■ Exercice 1:
D'après l'article sur Boris Johnson, qui le premier ministre britannique a-t-il poussé au départ en février 2020 ?
■ Exercice 2:
Extrayez de l'article sur Boris Johnson le passage situé entre "Atlantico : En" et "l’orthodoxie budgétaire ?", bornes comprises.
■ Exercice 3:
Pour chaque affirmation, dites si elle concorde avec l'article sur Boris Johnson. Répondez par oui ou par non et citez les mots de l'article qui tranchent.
(a) Boris Johnson a poussé Sajid Javid au départ en février 2020.
(b) L'article présente la stratégie comme dépourvue de tout risque économique.
(c) Gordon Brown est décrit comme partisan de l'orthodoxie budgétaire.

■ Texte fourni:
_ _ _ _ _
Stratégie offensive
Boris Johnson ou la rébellion contre la domination du ministère des Finances : la recette d’un succès politique à méditer
La stratégie n’est pas sans risque d’un point de vue économique mais les succès électoraux du premier ministre britannique s’expliquent largement par la manière dont il s’est défait de l’ombre portée d’une tutelle politique enracinée depuis des décennies au mépris des aspirations des électeurs installés hors du cœur des métropoles.
Atlantico : En février 2020, Boris Johnson a poussé au départ le chancelier de l'Echiquier Sajid Javid, ce qui lui a laissé les mains libres pour augmenter les dépenses publiques. Le premier ministre britannique a-t-il exprimé la volonté de reprendre en main la question budgétaire, jusque-là dominée par la doctrine économique dictée par le Chancelier Gordon Brown, partisan de l’orthodoxie budgétaire ?
_ _ _ _ _
■ Extrait source:
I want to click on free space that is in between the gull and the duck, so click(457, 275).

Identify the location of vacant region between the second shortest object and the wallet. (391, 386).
_ _ _ _ _
■ Réponse 1:
Le chancelier de l'Echiquier Sajid Javid.

■ Réponse 2:
Atlantico : En février 2020, Boris Johnson a poussé au départ le chancelier de l'Echiquier Sajid Javid, ce qui lui a laissé les mains libres pour augmenter les dépenses publiques. Le premier ministre britannique a-t-il exprimé la volonté de reprendre en main la question budgétaire, jusque-là dominée par la doctrine économique dictée par le Chancelier Gordon Brown, partisan de l’orthodoxie budgétaire ?

■ Réponse 3:
(a) Oui : « En février 2020, Boris Johnson a poussé au départ le chancelier de l'Echiquier Sajid Javid ».
(b) Non : « La stratégie n’est pas sans risque d’un point de vue économique ».
(c) Oui : « le Chancelier Gordon Brown, partisan de l’orthodoxie budgétaire ».